The Olympic gold medallists featured in the third batch of names whose 'therapeutic use exemptions' (TUEs), held on file by the World Anti-Doping Agency, have been published by cyber espionage group 'Fancy Bears'.
They were joined on a list released on Friday afternoon by swimmer Siobhan-Marie O'Connor and rower Olivia Carnegie-Brown, who both won silver for Team GB at Rio 2016.
There is no suggestion of any wrongdoing by any of the athletes.
UKAD chief executive Nicole Sapstead said: "We absolutely condemn the latest release of personal information pertaining to members of Team GB.
"It is causing unnecessary and unwarranted worry for the athletes affected. We continue to treat this matter with the utmost concern and seriousness, and we are in close contact with WADA.
"We have also been in contact with the four most recently affected athletes and have offered our support.
"We spent Thursday contacting Team GB athletes about the possibility of their TUE data being released and we will continue to keep our athletes and stakeholders apprised as more information becomes available.
"It is incomprehensible that someone would use athletes' personal information to try to undermine the global anti-doping system. These athletes have obtained TUEs through a robust and independent system.
"The use of TUEs is not a doping offence, and all of these athletes have legitimately applied for, and been granted, medical support within the anti-doping rules."

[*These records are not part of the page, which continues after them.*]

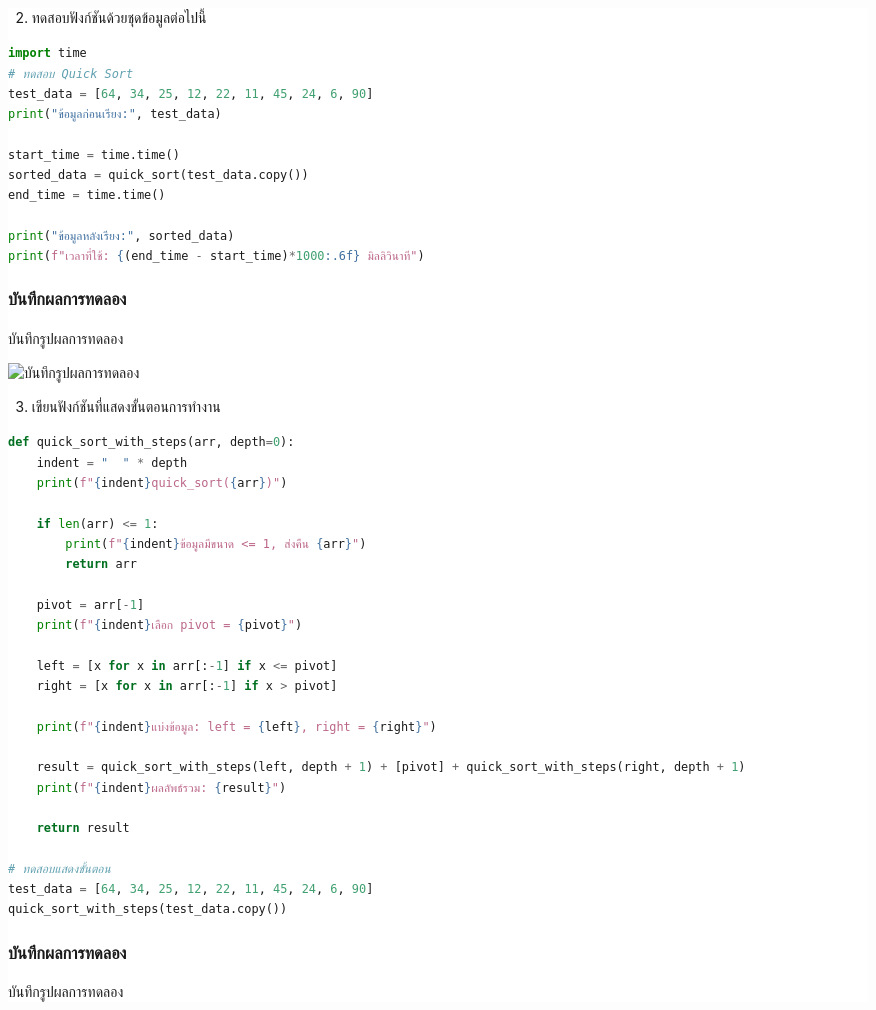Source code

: 
2. ทดสอบฟังก์ชันด้วยชุดข้อมูลต่อไปนี้
```python
import time
# ทดสอบ Quick Sort
test_data = [64, 34, 25, 12, 22, 11, 45, 24, 6, 90]
print("ข้อมูลก่อนเรียง:", test_data)

start_time = time.time()
sorted_data = quick_sort(test_data.copy())
end_time = time.time()

print("ข้อมูลหลังเรียง:", sorted_data)
print(f"เวลาที่ใช้: {(end_time - start_time)*1000:.6f} มิลลิวินาที")
```

### บันทึกผลการทดลอง
บันทึกรูปผลการทดลอง

![บันทึกรูปผลการทดลอง](image-paht/image.png)

3. เขียนฟังก์ชันที่แสดงขั้นตอนการทำงาน
```python
def quick_sort_with_steps(arr, depth=0):
    indent = "  " * depth
    print(f"{indent}quick_sort({arr})")
    
    if len(arr) <= 1:
        print(f"{indent}ข้อมูลมีขนาด <= 1, ส่งคืน {arr}")
        return arr
    
    pivot = arr[-1]
    print(f"{indent}เลือก pivot = {pivot}")
    
    left = [x for x in arr[:-1] if x <= pivot]
    right = [x for x in arr[:-1] if x > pivot]
    
    print(f"{indent}แบ่งข้อมูล: left = {left}, right = {right}")
    
    result = quick_sort_with_steps(left, depth + 1) + [pivot] + quick_sort_with_steps(right, depth + 1)
    print(f"{indent}ผลลัพธ์รวม: {result}")
    
    return result

# ทดสอบแสดงขั้นตอน
test_data = [64, 34, 25, 12, 22, 11, 45, 24, 6, 90]
quick_sort_with_steps(test_data.copy())
```

### บันทึกผลการทดลอง
บันทึกรูปผลการทดลอง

Cyclist Trott has spoken openly about her battle with asthma. Born a month prematurely suffering from a collapsed lung, she took up cycling as a youngster to help regulate her breathing.

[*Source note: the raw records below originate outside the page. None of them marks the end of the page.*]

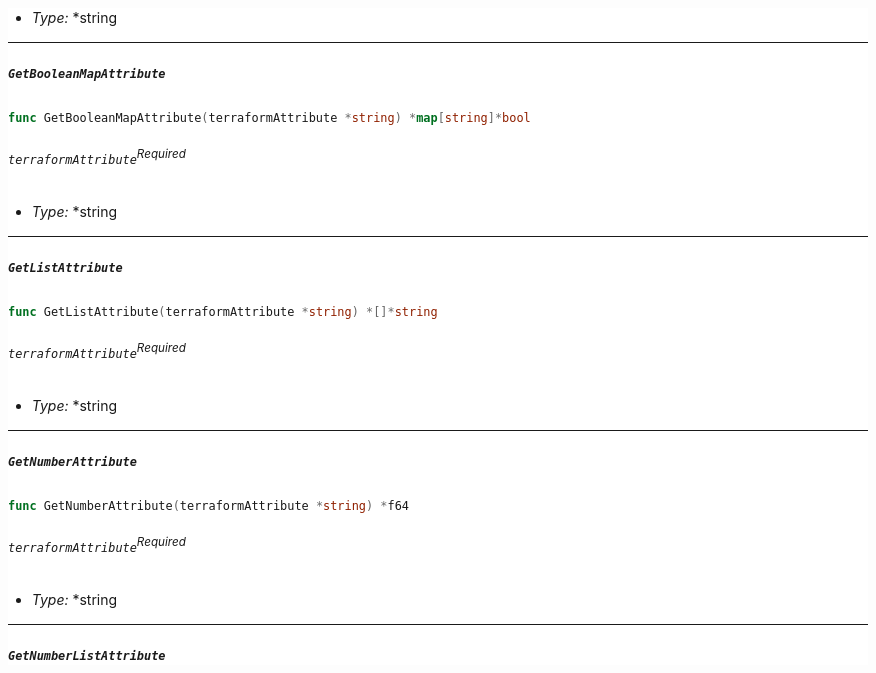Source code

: - *Type:* *string

---

##### `GetBooleanMapAttribute` <a name="GetBooleanMapAttribute" id="@cdktf/provider-azuread.applicationCertificate.ApplicationCertificateTimeoutsOutputReference.getBooleanMapAttribute"></a>

```go
func GetBooleanMapAttribute(terraformAttribute *string) *map[string]*bool
```

###### `terraformAttribute`<sup>Required</sup> <a name="terraformAttribute" id="@cdktf/provider-azuread.applicationCertificate.ApplicationCertificateTimeoutsOutputReference.getBooleanMapAttribute.parameter.terraformAttribute"></a>

- *Type:* *string

---

##### `GetListAttribute` <a name="GetListAttribute" id="@cdktf/provider-azuread.applicationCertificate.ApplicationCertificateTimeoutsOutputReference.getListAttribute"></a>

```go
func GetListAttribute(terraformAttribute *string) *[]*string
```

###### `terraformAttribute`<sup>Required</sup> <a name="terraformAttribute" id="@cdktf/provider-azuread.applicationCertificate.ApplicationCertificateTimeoutsOutputReference.getListAttribute.parameter.terraformAttribute"></a>

- *Type:* *string

---

##### `GetNumberAttribute` <a name="GetNumberAttribute" id="@cdktf/provider-azuread.applicationCertificate.ApplicationCertificateTimeoutsOutputReference.getNumberAttribute"></a>

```go
func GetNumberAttribute(terraformAttribute *string) *f64
```

###### `terraformAttribute`<sup>Required</sup> <a name="terraformAttribute" id="@cdktf/provider-azuread.applicationCertificate.ApplicationCertificateTimeoutsOutputReference.getNumberAttribute.parameter.terraformAttribute"></a>

- *Type:* *string

---

##### `GetNumberListAttribute` <a name="GetNumberListAttribute" id="@cdktf/provider-azuread.applicationCertificate.ApplicationCertificateTimeoutsOutputReference.getNumberListAttribute"></a>
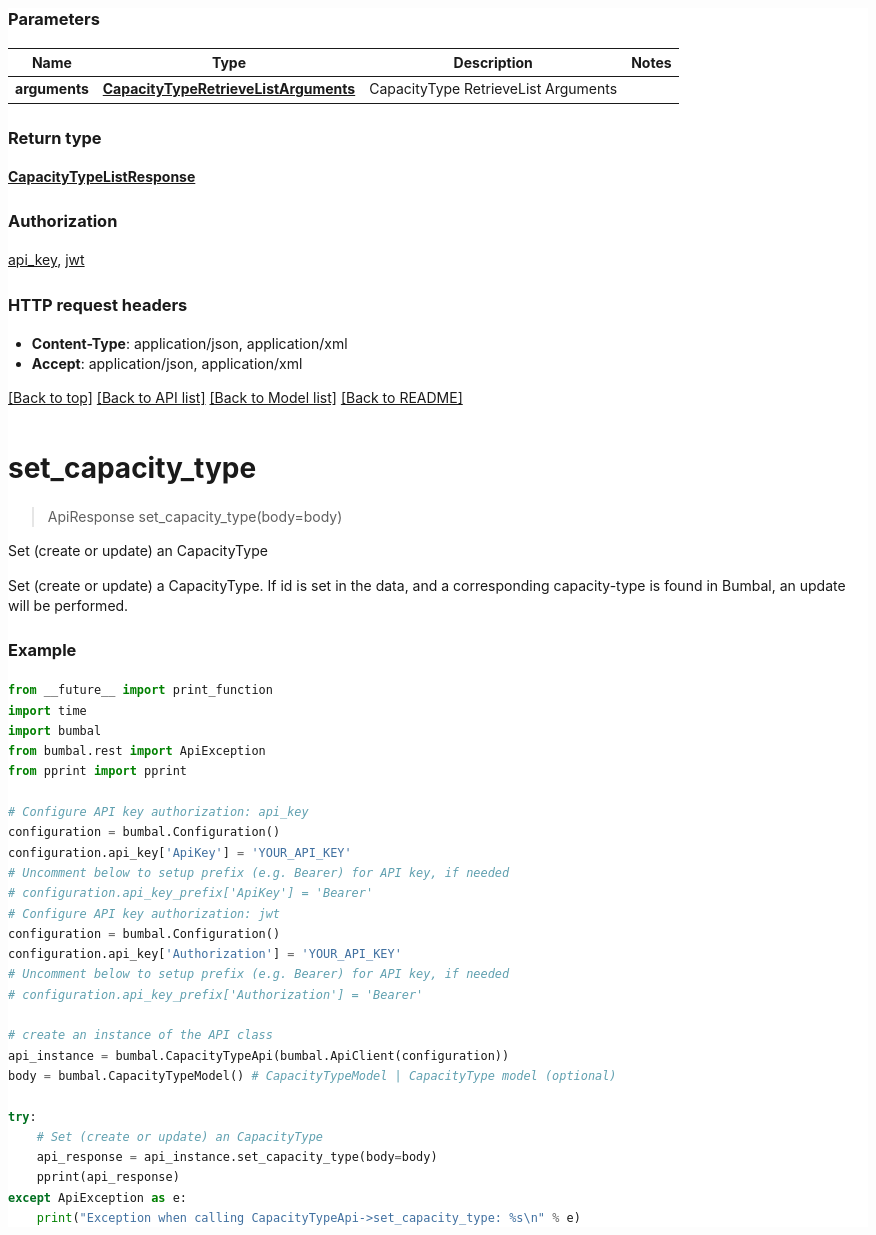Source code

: ### Parameters

Name | Type | Description  | Notes
------------- | ------------- | ------------- | -------------
 **arguments** | [**CapacityTypeRetrieveListArguments**](CapacityTypeRetrieveListArguments.md)| CapacityType RetrieveList Arguments | 

### Return type

[**CapacityTypeListResponse**](CapacityTypeListResponse.md)

### Authorization

[api_key](../README.md#api_key), [jwt](../README.md#jwt)

### HTTP request headers

 - **Content-Type**: application/json, application/xml
 - **Accept**: application/json, application/xml

[[Back to top]](#) [[Back to API list]](../README.md#documentation-for-api-endpoints) [[Back to Model list]](../README.md#documentation-for-models) [[Back to README]](../README.md)

# **set_capacity_type**
> ApiResponse set_capacity_type(body=body)

Set (create or update) an CapacityType

Set (create or update) a CapacityType. If id is set in the data, and a corresponding capacity-type is found in Bumbal, an update will be performed.

### Example
```python
from __future__ import print_function
import time
import bumbal
from bumbal.rest import ApiException
from pprint import pprint

# Configure API key authorization: api_key
configuration = bumbal.Configuration()
configuration.api_key['ApiKey'] = 'YOUR_API_KEY'
# Uncomment below to setup prefix (e.g. Bearer) for API key, if needed
# configuration.api_key_prefix['ApiKey'] = 'Bearer'
# Configure API key authorization: jwt
configuration = bumbal.Configuration()
configuration.api_key['Authorization'] = 'YOUR_API_KEY'
# Uncomment below to setup prefix (e.g. Bearer) for API key, if needed
# configuration.api_key_prefix['Authorization'] = 'Bearer'

# create an instance of the API class
api_instance = bumbal.CapacityTypeApi(bumbal.ApiClient(configuration))
body = bumbal.CapacityTypeModel() # CapacityTypeModel | CapacityType model (optional)

try:
    # Set (create or update) an CapacityType
    api_response = api_instance.set_capacity_type(body=body)
    pprint(api_response)
except ApiException as e:
    print("Exception when calling CapacityTypeApi->set_capacity_type: %s\n" % e)
```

The leaks by the hackers who are thought to be Russia-based show that the 24-year-old had TUEs for salmeterol and salbutamol - both commonly used in an inhaler - that expired on July 31, 2013.
"It's well known that Laura has suffered from asthma from an early age and inhalers are part of most asthmatics' lives," a spokesman for Trott told Press Association Sport.
"It's disappointing that her medical records have been put on the internet but asthma is something she's always been happy to discuss."
Boxer Adams' agent declined to comment when contacted.
The 33-year-old Adams has had TUEs for salbutamol, salmeterol and fluticasone propionate, all of which are used in the treatment of asthma.
Permission for their use was granted in 2007 and expired on December 31, 2009.
A fourth prohibited substance appears on Adams' WADA record in the form of methylprednisolone, an anti-inflammatory used to treat arthritis and bronchitis for which she was given retrospective approval for one-time emergency use.
O'Connor, who won Olympic silver in the 200m individual medley in Rio last month, has been granted use of prednisolone for five successive years, most recently in June.
Prednisolone - a steroid that can be used for chest complaints - and salbutamol also appear on the medical record of Carnegie-Brown, a silver medal winner in the women's eight at the recent Games.
Sir Bradley Wiggins and Chris Froome were among five British names whose records were leaked by hackers on Thursday, along with golfer Charley Hull, rower Sam Townsend and rugby sevens player Heather Fisher.
TUEs can be issued to athletes who have an illness or condition which requires the use of medication that is on WADA's prohibited list.
Canadian law professor and sports lawyer Dr Richard McLaren, who led an investigation into doping in Russia commissioned by the World Anti-Doping Agency, believes the TUE system may be open to exploitation in certain cases.
"One of the common TUEs is for ADHD (attention deficit hyperactivity disorder) medication - there may be abuse there," McLaren told the BBC World Service.
"That's one area that probably needs to be looked at - how frequently are certain medicines being used in particular sports?
"One would have to conduct investigations on specific sports as to whether or not too many TUEs are being used with respect to particular substances."